● ИЗБРАННЫЙ ОТРЫВОК
%%
"Направился дальше к набережной. Вот и фески выставлены. Захожу. "Уж этот, наверное, турок, продавец национальной фески!" Не тут-то было: продавец оказался греком, и греком таким, который уже ни по-французски, ни по-английски, ни по-русски ни аза. Тем не менее я выбрал хорошую темно-красную феску. Не пойму только, сколько он просит на турецкие деньги. Наконец, догадывается и бежит "позвать знающего по-русски". Приходит плотный, бритый, с поседевшими усами, в коротеньком пиджаке – Хасан.
По живым глазам, гортанным звукам, нависшим бровям, проворным движениям и другим неуловимым признакам нетрудно было угадать в нем представителя адыгейского племени. Он не менее меня обрадовался, когда узнал, что я с дорогой его родины, Кавказа. Аж слезы навернулись у него на глазах. Но увы, мы хотя и запылали взаимной симпатией, не понимали ни одного слова из наречий один другого.
Возбужденный, как мальчик, он побежал звать третьего, который уже, несомненно, должен был говорить по-русски.
Немного погодя он возвращается с высоким, худощавым полутурком в барашковой шапке, пальто, брюках навыпуск и с зонтом в руке.
"Князь Г-ко", – отрекомендовался черкес.
О феске мы, разумеется, забыли и, к удивлению грека, с участием, как давно не видавшиеся братья, забросали друг друга вопросами.
С какой тоской он расспрашивал о родном Кавказе, с какой горечью вспоминал о перипетиях своего переселения, жестокости междуправительственной политики! Какие трогательно-трагические положения и картины ему вспоминались из роковой ошибки выселения горцев с Кавказа!
Что там изгнание мавров из Испании, истребление индейцев, вандализм в сравнении с ужасами массовой погибели в волнах Черного моря красы кавказских народностей?!
И бывшему кабардинскому князю даже при худших обстоятельствах на той родине жилось бы теперь легче, чем здесь, где у него нет ничего общего, кроме религии...
Жизнь турецкого города не гармонировала ни с его любовью к свободе, ни с патриархальной простотой, ни с характером, ни с нравом, ни с обычаями...
Не приобщенный ни к одному из культурных звеньев городской жизни, роду занятий, без надлежащей практической и умственной дисциплины он здесь лишен был возможности войти в какую бы то ни было категорию людей даже уличного пролетариата.
%%
● РАЗДЕЛ ДАННЫХ
%%
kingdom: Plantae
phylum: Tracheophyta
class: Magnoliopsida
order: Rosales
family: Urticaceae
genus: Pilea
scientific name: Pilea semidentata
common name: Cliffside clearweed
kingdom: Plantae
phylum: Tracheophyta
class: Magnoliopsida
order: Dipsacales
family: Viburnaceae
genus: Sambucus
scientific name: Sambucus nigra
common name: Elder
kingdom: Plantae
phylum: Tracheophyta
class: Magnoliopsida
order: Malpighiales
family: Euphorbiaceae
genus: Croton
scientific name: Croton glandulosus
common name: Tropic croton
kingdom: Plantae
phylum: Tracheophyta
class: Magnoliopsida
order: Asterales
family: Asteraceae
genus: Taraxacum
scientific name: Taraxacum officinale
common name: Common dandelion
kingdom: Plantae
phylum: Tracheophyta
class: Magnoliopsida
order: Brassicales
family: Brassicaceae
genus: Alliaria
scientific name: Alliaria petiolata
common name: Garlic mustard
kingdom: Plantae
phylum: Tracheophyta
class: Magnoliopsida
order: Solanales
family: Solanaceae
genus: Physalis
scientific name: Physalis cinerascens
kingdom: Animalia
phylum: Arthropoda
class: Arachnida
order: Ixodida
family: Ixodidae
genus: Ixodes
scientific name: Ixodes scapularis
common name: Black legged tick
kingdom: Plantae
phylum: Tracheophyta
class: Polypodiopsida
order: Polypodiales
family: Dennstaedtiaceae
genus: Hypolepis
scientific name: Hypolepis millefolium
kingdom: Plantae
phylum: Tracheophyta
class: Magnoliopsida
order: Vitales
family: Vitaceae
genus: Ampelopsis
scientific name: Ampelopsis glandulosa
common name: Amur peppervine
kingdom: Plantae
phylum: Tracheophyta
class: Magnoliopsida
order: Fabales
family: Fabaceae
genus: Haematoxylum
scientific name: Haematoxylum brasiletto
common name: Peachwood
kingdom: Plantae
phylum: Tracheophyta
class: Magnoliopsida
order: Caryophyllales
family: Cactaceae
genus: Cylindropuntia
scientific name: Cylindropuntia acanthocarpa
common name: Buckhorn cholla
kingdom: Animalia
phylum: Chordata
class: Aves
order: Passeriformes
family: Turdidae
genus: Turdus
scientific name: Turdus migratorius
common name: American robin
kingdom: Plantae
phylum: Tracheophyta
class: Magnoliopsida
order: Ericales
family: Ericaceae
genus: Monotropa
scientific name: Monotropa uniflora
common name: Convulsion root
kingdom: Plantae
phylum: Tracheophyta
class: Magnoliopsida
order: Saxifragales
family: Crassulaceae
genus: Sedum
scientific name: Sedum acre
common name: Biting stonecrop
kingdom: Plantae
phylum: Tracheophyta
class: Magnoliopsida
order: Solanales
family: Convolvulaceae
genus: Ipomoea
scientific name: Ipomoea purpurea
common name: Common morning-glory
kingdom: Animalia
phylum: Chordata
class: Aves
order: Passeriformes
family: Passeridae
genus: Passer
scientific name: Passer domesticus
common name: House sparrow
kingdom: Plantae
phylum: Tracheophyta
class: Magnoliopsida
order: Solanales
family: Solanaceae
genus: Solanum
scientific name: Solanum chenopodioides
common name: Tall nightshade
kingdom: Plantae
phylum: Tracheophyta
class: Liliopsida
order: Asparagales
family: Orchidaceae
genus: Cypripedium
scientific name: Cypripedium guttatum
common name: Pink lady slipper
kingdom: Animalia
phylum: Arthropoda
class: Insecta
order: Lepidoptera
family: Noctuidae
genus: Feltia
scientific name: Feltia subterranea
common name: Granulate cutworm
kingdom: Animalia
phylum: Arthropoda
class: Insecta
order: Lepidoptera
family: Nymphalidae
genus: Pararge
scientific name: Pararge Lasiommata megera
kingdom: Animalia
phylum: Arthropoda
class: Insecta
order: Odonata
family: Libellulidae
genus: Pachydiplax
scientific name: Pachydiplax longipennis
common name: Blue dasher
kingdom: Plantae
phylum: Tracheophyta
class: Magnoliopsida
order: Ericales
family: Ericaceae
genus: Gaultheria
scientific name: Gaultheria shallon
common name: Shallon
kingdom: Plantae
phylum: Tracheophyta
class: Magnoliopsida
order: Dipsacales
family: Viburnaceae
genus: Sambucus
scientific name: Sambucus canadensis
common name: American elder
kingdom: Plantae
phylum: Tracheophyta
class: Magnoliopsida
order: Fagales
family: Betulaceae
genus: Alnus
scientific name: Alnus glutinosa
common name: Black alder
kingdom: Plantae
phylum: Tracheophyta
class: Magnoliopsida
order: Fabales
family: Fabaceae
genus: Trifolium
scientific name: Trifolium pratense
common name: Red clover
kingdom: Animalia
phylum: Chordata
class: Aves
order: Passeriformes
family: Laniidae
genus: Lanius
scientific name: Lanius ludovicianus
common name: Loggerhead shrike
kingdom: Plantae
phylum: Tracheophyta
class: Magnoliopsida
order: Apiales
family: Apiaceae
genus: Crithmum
%%
● ОПИСАНИЕ ЗАДАНИЯ
Перепечатайте дословно часть избранного отрывка: начните с места, где стоят слова «Что там изгнание», и завершите после слов «даже уличного пролетариата.».

● ПОЛНЫЙ ОТВЕТ
Что там изгнание мавров из Испании, истребление индейцев, вандализм в сравнении с ужасами массовой погибели в волнах Черного моря красы кавказских народностей?!
И бывшему кабардинскому князю даже при худших обстоятельствах на той родине жилось бы теперь легче, чем здесь, где у него нет ничего общего, кроме религии...
Жизнь турецкого города не гармонировала ни с его любовью к свободе, ни с патриархальной простотой, ни с характером, ни с нравом, ни с обычаями...
Не приобщенный ни к одному из культурных звеньев городской жизни, роду занятий, без надлежащей практической и умственной дисциплины он здесь лишен был возможности войти в какую бы то ни было категорию людей даже уличного пролетариата.